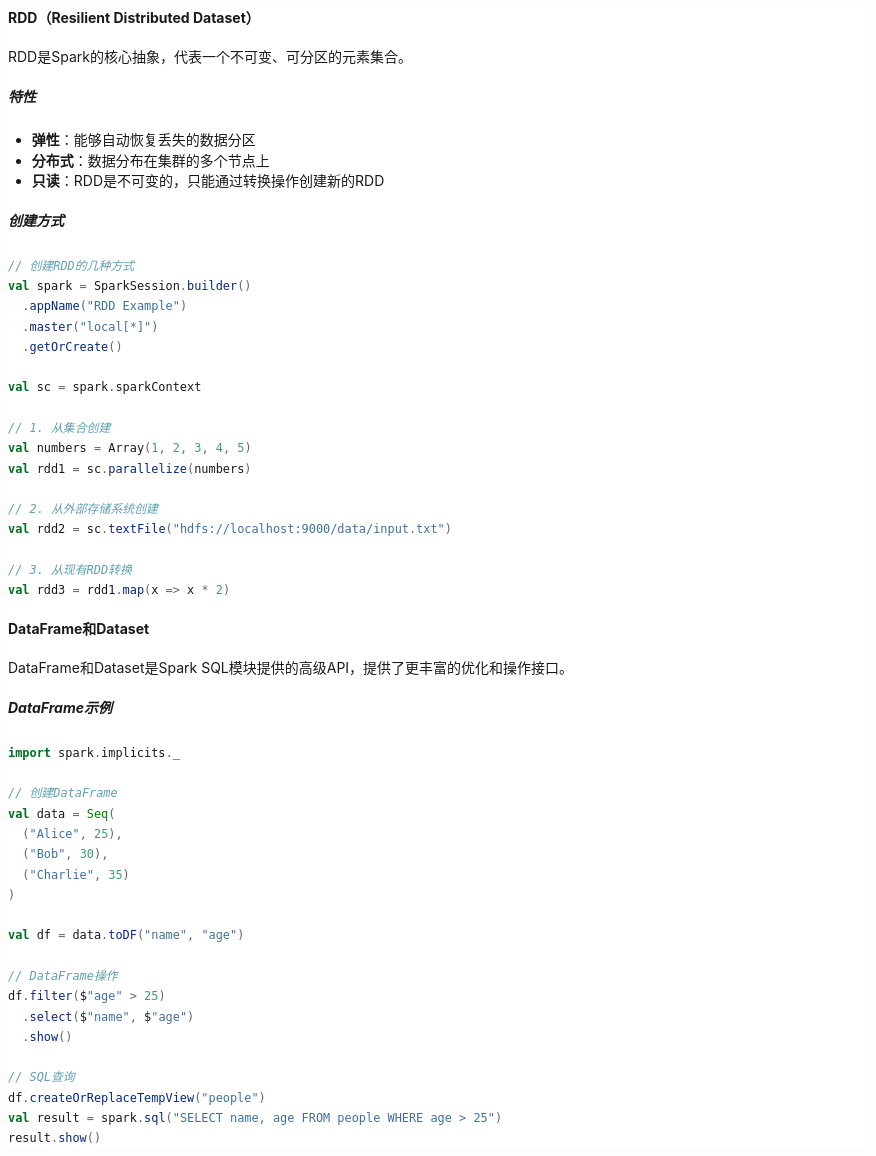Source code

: #### RDD（Resilient Distributed Dataset）
RDD是Spark的核心抽象，代表一个不可变、可分区的元素集合。

##### 特性
- **弹性**：能够自动恢复丢失的数据分区
- **分布式**：数据分布在集群的多个节点上
- **只读**：RDD是不可变的，只能通过转换操作创建新的RDD

##### 创建方式
```scala
// 创建RDD的几种方式
val spark = SparkSession.builder()
  .appName("RDD Example")
  .master("local[*]")
  .getOrCreate()

val sc = spark.sparkContext

// 1. 从集合创建
val numbers = Array(1, 2, 3, 4, 5)
val rdd1 = sc.parallelize(numbers)

// 2. 从外部存储系统创建
val rdd2 = sc.textFile("hdfs://localhost:9000/data/input.txt")

// 3. 从现有RDD转换
val rdd3 = rdd1.map(x => x * 2)
```

#### DataFrame和Dataset
DataFrame和Dataset是Spark SQL模块提供的高级API，提供了更丰富的优化和操作接口。

##### DataFrame示例
```scala
import spark.implicits._

// 创建DataFrame
val data = Seq(
  ("Alice", 25),
  ("Bob", 30),
  ("Charlie", 35)
)

val df = data.toDF("name", "age")

// DataFrame操作
df.filter($"age" > 25)
  .select($"name", $"age")
  .show()

// SQL查询
df.createOrReplaceTempView("people")
val result = spark.sql("SELECT name, age FROM people WHERE age > 25")
result.show()
```
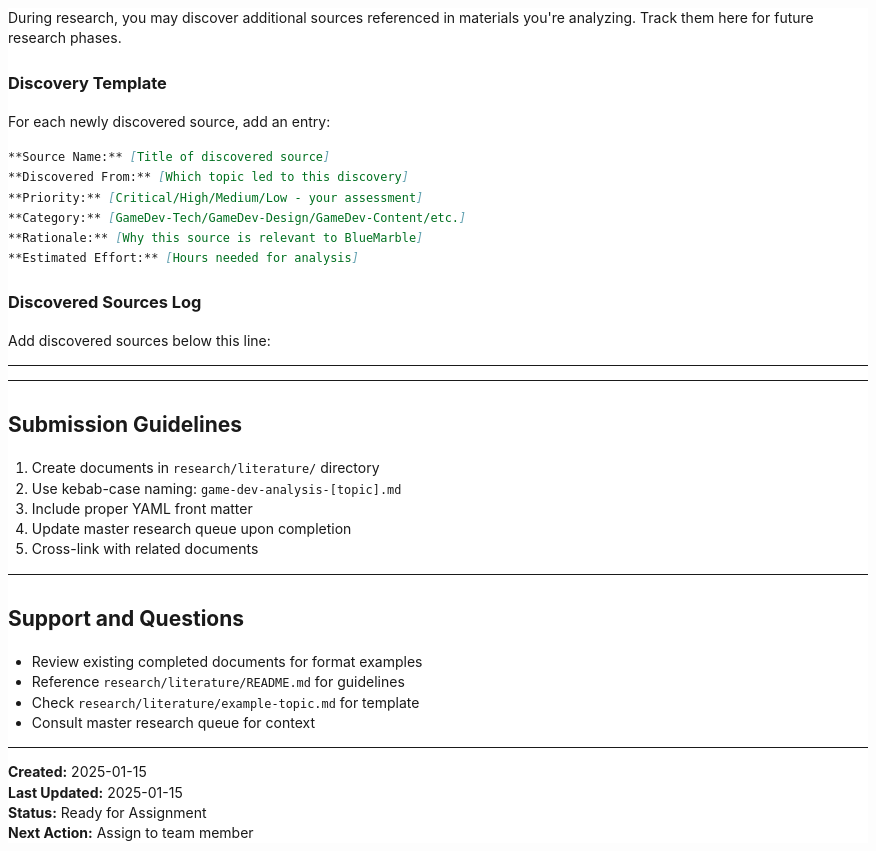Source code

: During research, you may discover additional sources referenced in materials you're analyzing. Track them here for future research phases.

### Discovery Template

For each newly discovered source, add an entry:

```markdown
**Source Name:** [Title of discovered source]
**Discovered From:** [Which topic led to this discovery]
**Priority:** [Critical/High/Medium/Low - your assessment]
**Category:** [GameDev-Tech/GameDev-Design/GameDev-Content/etc.]
**Rationale:** [Why this source is relevant to BlueMarble]
**Estimated Effort:** [Hours needed for analysis]
```

### Discovered Sources Log

Add discovered sources below this line:

---



---

## Submission Guidelines

1. Create documents in `research/literature/` directory
2. Use kebab-case naming: `game-dev-analysis-[topic].md`
3. Include proper YAML front matter
4. Update master research queue upon completion
5. Cross-link with related documents

---

## Support and Questions

- Review existing completed documents for format examples
- Reference `research/literature/README.md` for guidelines
- Check `research/literature/example-topic.md` for template
- Consult master research queue for context

---

**Created:** 2025-01-15  
**Last Updated:** 2025-01-15  
**Status:** Ready for Assignment  
**Next Action:** Assign to team member
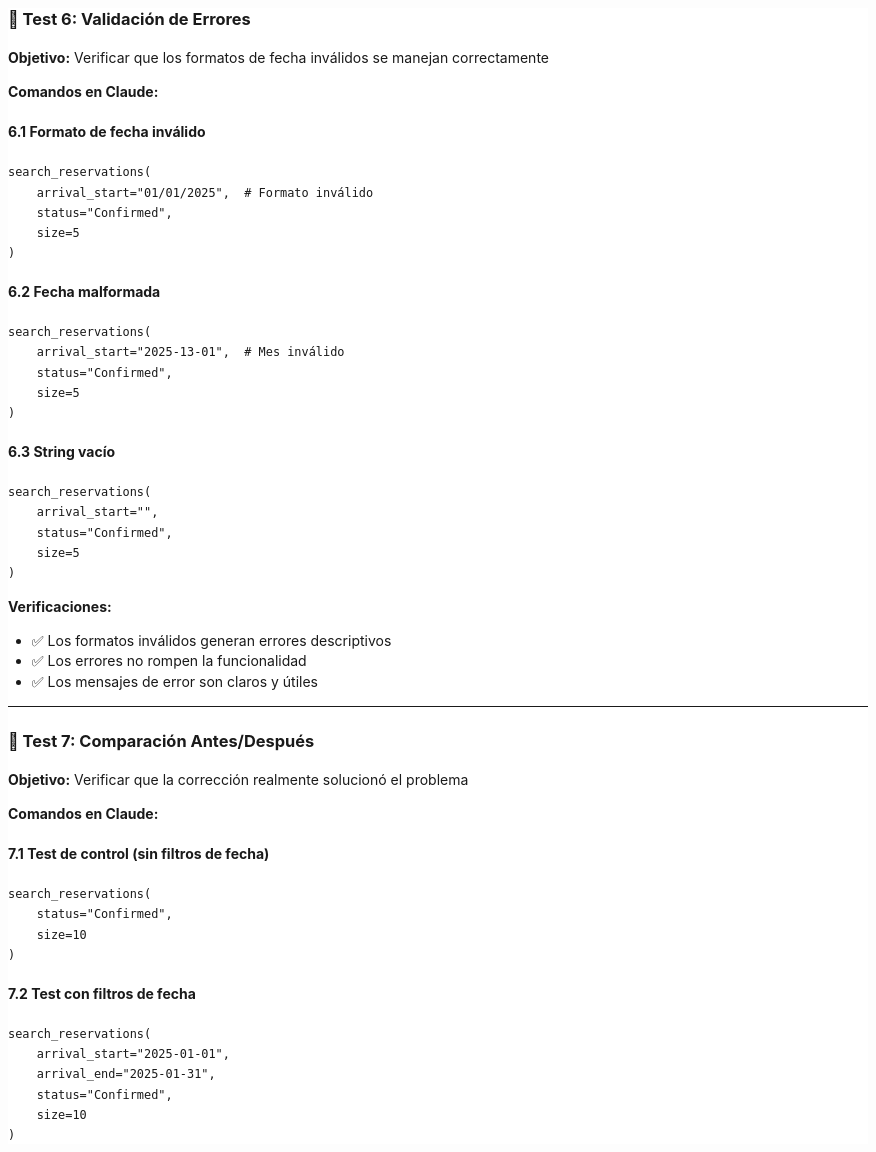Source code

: 
### 🚫 Test 6: Validación de Errores
**Objetivo:** Verificar que los formatos de fecha inválidos se manejan correctamente

**Comandos en Claude:**

#### 6.1 Formato de fecha inválido
```
search_reservations(
    arrival_start="01/01/2025",  # Formato inválido
    status="Confirmed",
    size=5
)
```

#### 6.2 Fecha malformada
```
search_reservations(
    arrival_start="2025-13-01",  # Mes inválido
    status="Confirmed",
    size=5
)
```

#### 6.3 String vacío
```
search_reservations(
    arrival_start="",
    status="Confirmed",
    size=5
)
```

**Verificaciones:**
- ✅ Los formatos inválidos generan errores descriptivos
- ✅ Los errores no rompen la funcionalidad
- ✅ Los mensajes de error son claros y útiles

---

### 🔄 Test 7: Comparación Antes/Después
**Objetivo:** Verificar que la corrección realmente solucionó el problema

**Comandos en Claude:**

#### 7.1 Test de control (sin filtros de fecha)
```
search_reservations(
    status="Confirmed",
    size=10
)
```

#### 7.2 Test con filtros de fecha
```
search_reservations(
    arrival_start="2025-01-01",
    arrival_end="2025-01-31",
    status="Confirmed",
    size=10
)
```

:: Work required ::
Scan the records above for the string "formatos", then select every line that holds it.

:: Exercise response ::
**Objetivo:** Verificar que los formatos de fecha inválidos se manejan correctamente
- ✅ Los formatos inválidos generan errores descriptivos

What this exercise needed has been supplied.